“Ex” Is the Center of Next!

 

Ex-anything! There are reasons that you cancel someone out of your life. I’m talking about the short of murder solution, which can have its place at my age. At 73, life without parole is not that big of a threat. I’m talking about anything “ex!” Ex-wives, ex-bosses, ex-doctors, brothers in law, anyone you wouldn’t warn if you saw a bus about to hit them. THOSE people!

 

Ex-wives are a good start. Somebody you hate so bad that you can’t get along with them even while you’re screwing. Some chick that rubs you the wrong way to the point that the only reason you stayed THIS long is her cute-ass kid sister. A woman so arbitrary you are attracted to your mother-in-law.

 

They start out fine, usually. In fact, while you’re dating her you’re not sure if you can keep up with her in bed! She’s a living, breathing Karma Sutra. You get married and just drop the Sutra. All you have left is Karma. And people think God doesn’t have a sense of humor. Sometime along about the first and second year they take a fat pill, and then get mad because you don’t want her to get on top.

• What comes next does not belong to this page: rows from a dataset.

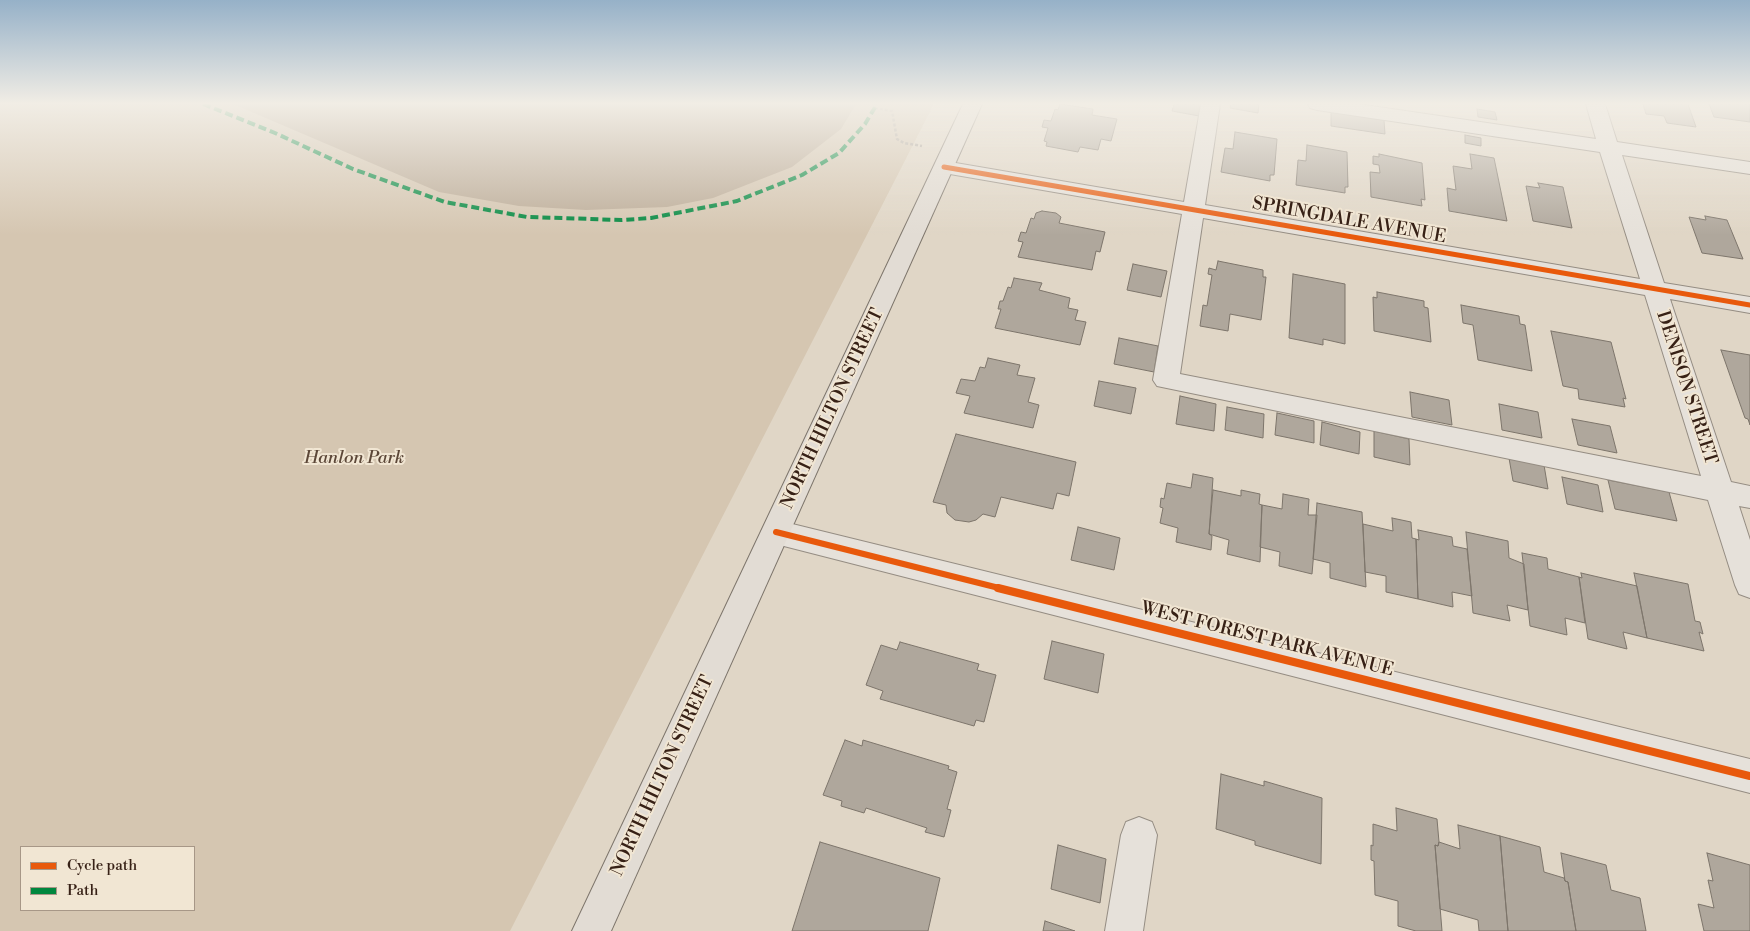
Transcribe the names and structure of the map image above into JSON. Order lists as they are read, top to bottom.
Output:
{
  "streets": {
    "main road": ["NORTH HILTON STREET"],
    "street": ["SPRINGDALE AVENUE", "DENISON STREET", "WEST FOREST PARK AVENUE"]
  },
  "crossings": [
    ["SPRINGDALE AVENUE", "DENISON STREET"],
    ["SPRINGDALE AVENUE", "NORTH HILTON STREET"],
    ["NORTH HILTON STREET", "WEST FOREST PARK AVENUE"]
  ],
  "parks": ["Hanlon Park"],
  "legend": ["Cycle path", "Path"]
}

So, you tell her you have asthma and pray some idiot steals her from you. And for God’s sake don’t let her clone. Some of these women are quite prolific. They’ll usually have three or four pups. And don’t give me that nonsense about Father’s Day, or Christmas or any other time consuming events where you endure. If you have enough money left after the child support find a young girlfriend and try to act like you’re not having a good time. They’re easy to find. I prefer UT girls who just flunked out. Mom and dad are so mad they won’t let them come home. Take them to you’re home, check for needle marks and you’re young again.




 

Ex-brothers in law! Jesus Christ sitting next to God Almighty waiting on you to show up naked! Now, I’m not talking about all brothers in law, just the ones looking for a place to live. They are almost always married and very religious. I mean Mormon religious where you can’t smoke a cigarette in front of them. Makes you want to ask them if they could have a dozen or so sister wives how’d they get stuck with that fat chick?

 

An ex-brother-in-law can walk through your house and just their very essence will screw up every electronic device you own. How do you clog up a cat box? No worries! They’re an expert at everything. And if you think the one who is looking for Jesus is bad get ready for the one who found Him. Being a formal professional drunk myself, I’m not saying Jesus can’t save these guys, but there seems to be a log jam on the River Jordan, don’t you think? I thought all these guys had shopping carts.

 

And getting them out is rough. It usually takes three tries to make it stick. You ask him to leave and he can’t hear you. You rent him a hotel room and he just enjoy’s the stay and then comes back thanking you for the wonderful weekend because he didn’t know how much longer he could “Take your shit!” Last, and certainly not least, the formal eviction. All the screaming and hollering and invoking Jesus (especially if they’re Mormon.) They have “no place to go.) Now he’s 57 years old and if you will notice, not one of his other relatives are calling to help him because they are previous victims. But one day he is out. Then the only problem you have left is his sister, your soon to be ex-wife and the bank records.

 

Don’t trust best friends. Ex best friends are murdered more often than any other malefactor in the human race. And they usually have it coming because you will intimate things to them that you won’t tell anybody else. Some bordering on prosecution. With the idiotic belief that there is some kind of mysterious bond that exists nowhere else in the realm of humanity.

 

And even if you don’t have an actual falling out and they just move away somewhere they are still running around with all that information that can spill out at a party and it grows. It’s like that telephone game we used to play before cell phones. They say you dated Susan and by the time it gets back to you it has evolved into a Mexican wedding to a twelve year old. And the story is so old and moldy it’s got that “truth stain” on it and before you know it all the relatives at the family reunion who have daughters are giving you the side eye. The only compensation is the daughters are just giving you the eye.

 

The world has so many “ex” possibilities in it that I can’t list them all here. It is impossible to navigate through life and not piss a few people off. The best you can hope for is to either die young or become one of those elusive old people who live in a trailer park that even the missionaries don’t visit. Human beings are social creature but so are dogs. And they return to their vomit from what I’ve been told. Don’t return to yours and don’t go back to ex-anything!